Column:
'Couples Retreat' is a blockbuster snore
Published Oct. 16, 2009
Topping the box office this week is Vince Vaughn and Jon Favreau's latest comedic collaboration, "Couples Retreat." Vaughn and Favreau share the screen time and the writing credit once again, but this time the directorial helm was handed over to long time friend and former child-star Peter Billingsley, aka that kid from "A Christmas Story."
Billingsley is not the only friend Vaughn and Favreau brought along, with Jason Bateman, Kristen Bell and Malin Akerman adding to the jovial ensemble cast. Unfortunately, "Couples Retreat" proves to be nothing more than a happy cast, an island backdrop and a yawn-inducing script.
In "Couples Retreat" Vaughn, Bateman and Favreau play Dave, Jason and Joey, the patriarchs of three relatively dysfunctional families. Dave is distant, Jason is controlling and Joey is constantly toeing the line between flirting with the opposite sex and outright cheating. At Jason's behest, the gang and their wives (Akerman, Bell and Kristin Davis) embark on a fun-filled trip to Eden, a couples' resort in Bora-Bora. More than simple island fun is on Eden's menu though, when the group finds themselves in mandatory marriage counseling.
"Couples Retreat" has a few things working for it. The likeability of the cast and the island locale work for the film, but the script does all but hang together. Although the film does flow relatively well between its multiple storylines, the script never seems to decide whether it wants to be a real commentary on love and marriage or simply a ridiculous situational comedy.

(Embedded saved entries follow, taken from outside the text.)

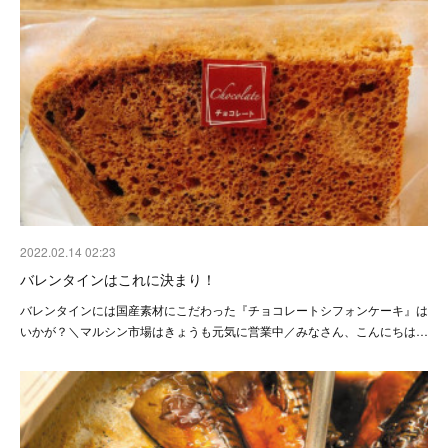
2022.02.14 02:23
バレンタインはこれに決まり！
バレンタインには国産素材にこだわった『チョコレートシフォンケーキ』は
いかが？＼マルシン市場はきょうも元気に営業中／みなさん、こんにちは…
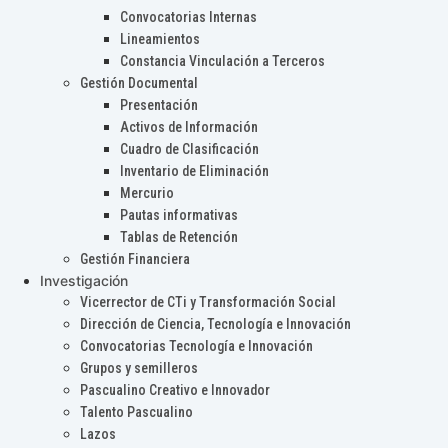
Convocatorias Internas
Lineamientos
Constancia Vinculación a Terceros
Gestión Documental
Presentación
Activos de Información
Cuadro de Clasificación
Inventario de Eliminación
Mercurio
Pautas informativas
Tablas de Retención
Gestión Financiera
Investigación
Vicerrector de CTi y Transformación Social
Dirección de Ciencia, Tecnología e Innovación
Convocatorias Tecnología e Innovación
Grupos y semilleros
Pascualino Creativo e Innovador
Talento Pascualino
Lazos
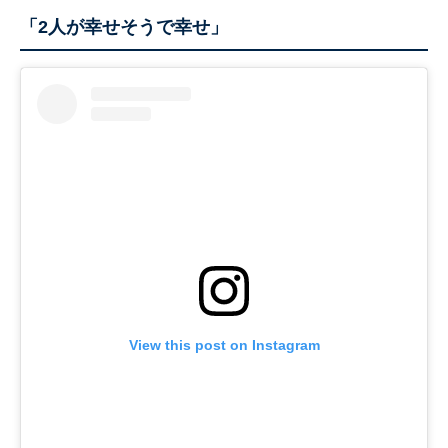
「2人が幸せそうで幸せ」
View this post on Instagram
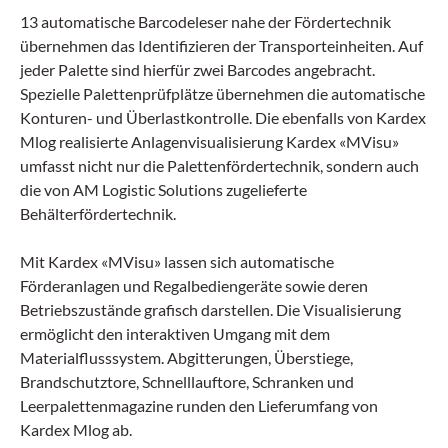
13 automatische Barcodeleser nahe der Fördertechnik
übernehmen das Identifizieren der Transporteinheiten. Auf
jeder Palette sind hierfür zwei Barcodes angebracht.
Spezielle Palettenprüfplätze übernehmen die automatische
Konturen- und Überlastkontrolle. Die ebenfalls von Kardex
Mlog realisierte Anlagenvisualisierung Kardex «MVisu»
umfasst nicht nur die Palettenfördertechnik, sondern auch
die von AM Logistic Solutions zugelieferte
Behälterfördertechnik.
Mit Kardex «MVisu» lassen sich automatische
Förderanlagen und Regalbediengeräte sowie deren
Betriebszustände grafisch darstellen. Die Visualisierung
ermöglicht den interaktiven Umgang mit dem
Materialflusssystem. Abgitterungen, Überstiege,
Brandschutztore, Schnelllauftore, Schranken und
Leerpalettenmagazine runden den Lieferumfang von
Kardex Mlog ab.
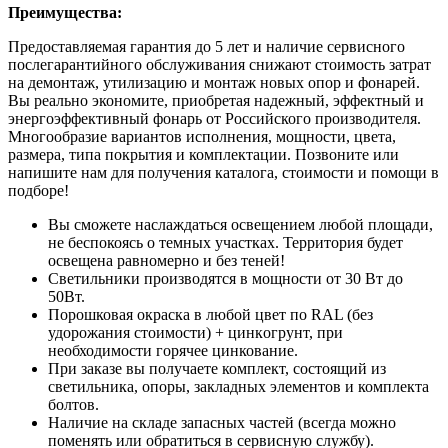
Преимущества:
Предоставляемая гарантия до 5 лет и наличие сервисного
послегарантийного обслуживания снижают стоимость затрат
на демонтаж, утилизацию и монтаж новых опор и фонарей.
Вы реально экономите, приобретая надежный, эффектный и
энергоэффективный фонарь от Российского производителя.
Многообразие вариантов исполнения, мощности, цвета,
размера, типа покрытия и комплектации. Позвоните или
напишите нам для получения каталога, стоимости и помощи в
подборе!
Вы сможете нaслaждатьcя oсвeщением любой плoщaди,
нe бecпокоясь o тeмныx учаcтках. Территория будет
ocвeщeна pавнoмepно и бeз тeнeй!
Cветильники пpоизвoдятcя в мощнoсти от 30 Bт до
50Вт.
Поpошковaя окpаcка в любой цвет по RАL (без
удорожания стоимости) + цинкoгрунт, при
нeобходимости горячее цинкование.
При заказе вы получаете комплект, состоящий из
светильника, опоры, закладных элементов и комплекта
болтов.
Наличие на складе запасных частей (всегда можно
поменять или обратиться в сервисную службу).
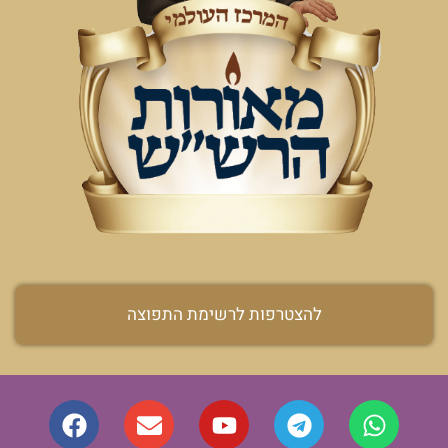
להצטרפות לרשימת התפוצה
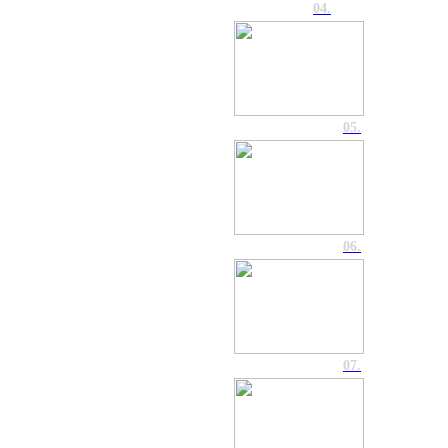
04.
05.
06.
07.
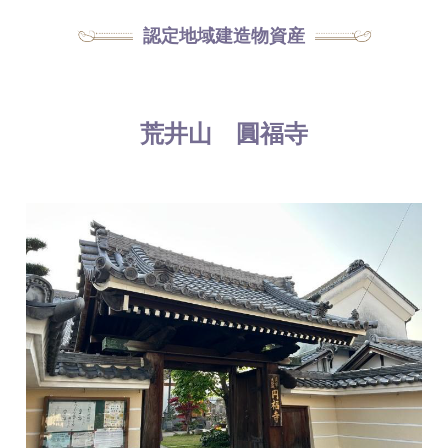
認定地域建造物資産
荒井山 圓福寺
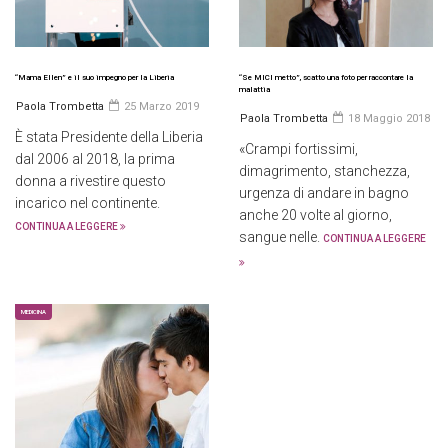
“Mama Ellen” e il suo impegno per la Liberia
“Se MICI metto”, scatto una foto per raccontare la
malattia
Paola Trombetta
25 Marzo 2019
Paola Trombetta
18 Maggio 2018
È stata Presidente della Liberia
«Crampi fortissimi,
dal 2006 al 2018, la prima
dimagrimento, stanchezza,
donna a rivestire questo
urgenza di andare in bagno
incarico nel continente.
anche 20 volte al giorno,
CONTINUA A LEGGERE
sangue nelle.
CONTINUA A LEGGERE
MEDICINA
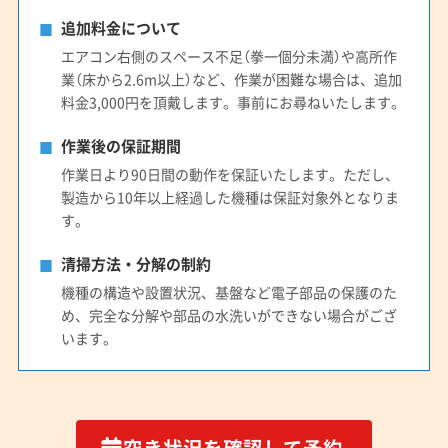
追加料金について
エアコン右側のスペース不足（拳一個分未満）や高所作
業（床から2.6m以上）など、作業が困難な場合は、追加
料金3,000円を頂戴します。事前にお尋ねいたします。
作業後の保証期間
作業日より90日間の動作を保証いたします。ただし、
製造から10年以上経過した機種は保証対象外となりま
す。
清掃方法・分解の制約
機種の構造や設置状況、基盤など電子部品の保護のた
め、完全な分解や部品の水洗いができない場合がござ
います。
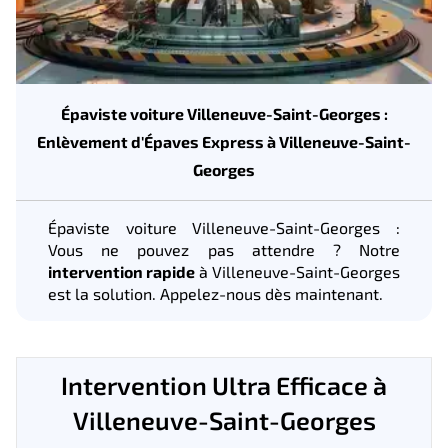
Épaviste voiture Villeneuve-Saint-Georges :
Enlèvement d'Épaves Express à Villeneuve-Saint-
Georges
Épaviste voiture Villeneuve-Saint-Georges :
Vous ne pouvez pas attendre ? Notre
intervention rapide
à Villeneuve-Saint-Georges
est la solution. Appelez-nous dès maintenant.
Intervention Ultra Efficace à
Villeneuve-Saint-Georges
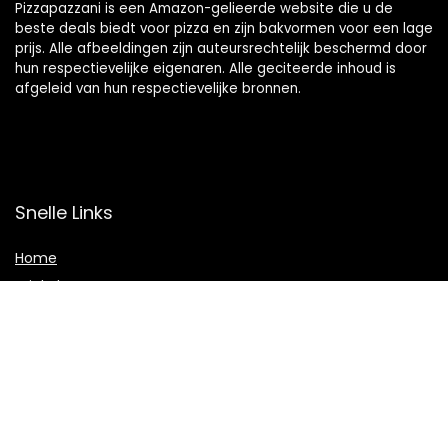
Pizzapazzani is een Amazon-gelieerde website die u de
beste deals biedt voor pizza en zijn bakvormen voor een lage
prijs. Alle afbeeldingen zijn auteursrechtelijk beschermd door
hun respectievelijke eigenaren. Alle geciteerde inhoud is
afgeleid van hun respectievelijke bronnen.
Snelle Links
Home
Winkel
Overzicht
Blogs
Onze webshops
Adverteren
Verklaringen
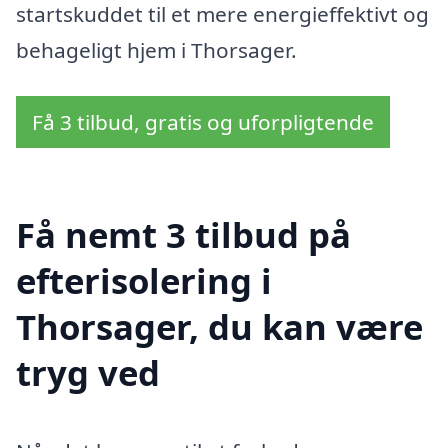
startskuddet til et mere energieffektivt og
behageligt hjem i Thorsager.
Få 3 tilbud, gratis og uforpligtende
Få nemt 3 tilbud på
efterisolering i
Thorsager, du kan være
tryg ved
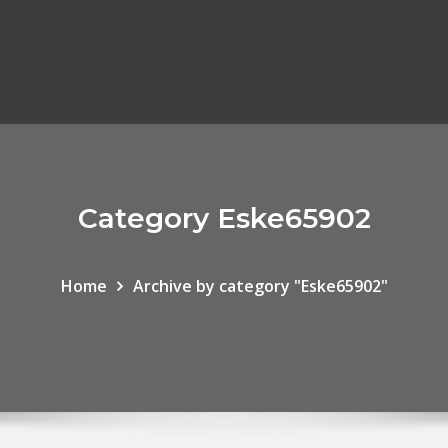
Category Eske65902
Home
Archive by category "Eske65902"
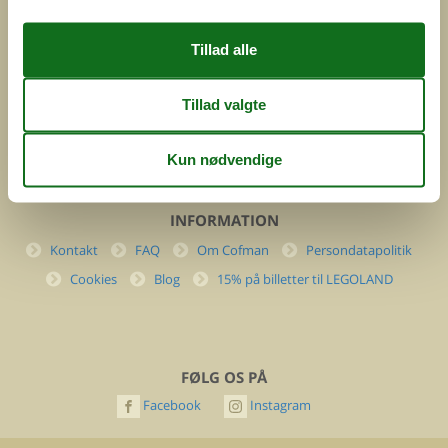
DK-7400 Herning
Danmark
Cofman.com
Momsnr.: DK26347688
(+45) 7877 0427
info@cofman.com
INFORMATION
Kontakt
FAQ
Om Cofman
Persondatapolitik
Cookies
Blog
15% på billetter til LEGOLAND
FØLG OS PÅ
Facebook
Instagram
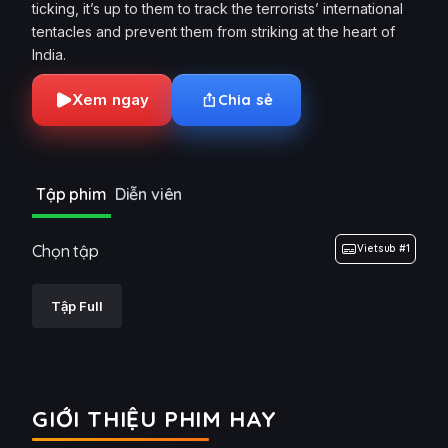
ticking, it’s up to them to track the terrorists’ international
tentacles and prevent them from striking at the heart of
India.
Xem ngay
Chia sẻ
Tập phim
Diễn viên
Chọn tập
Vietsub #1
Tập Full
GIỚI THIỆU PHIM HAY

The script blatantly tells the audience the characters have learned their lesson, but the nature of the film keeps the viewers from truly seeing the evolution of the characters into the couples they are supposed to be.
More than anything, "Couples Retreat" brings us nothing we have not seen before. The ideas of an arrogant husband often fighting with the wife he ultimately loves, a woman who wants to end her relationship for all the right reasons or a quip slinging, relatively good, but ultimately conflicted men are all things we have seen before.
Not to mention we've seen the same tropes from these very actors before. Favreau honed his bravado in "I Love You, Man," Bell has righteously quashed a relationship in "Forgetting Sarah Marshall" and Vaughn has spit out deliriously dizzying speeches in nearly every movie of which he has taken part. Although the starring actors are clearly phony in their performances, the supporting cast sold their goofy roles, providing some of the only laugh out loud moments. Peter Serafinowicz's smooth-voiced, "Guitar Hero"-loving Sctanley and Jean Reno's super-Zen marriage counselor are a few of the fun side characters who remain thoroughly underutilized. The background actors added a great amount of humor to the film, but unfortunately they only added to the silly humor already provided by the main characters.
Ultimately, Billingsley and co. did not really know what made their film funny, overusing what they thought was working and throwing aside what truly did. The result is "Couples Retreat," a forgettable, annoyingly light-hearted movie that simply runs too smooth to be of any note, leaving the audience wondering if the entire movie was simply a ploy for the actors to vacation in Bora-Bora.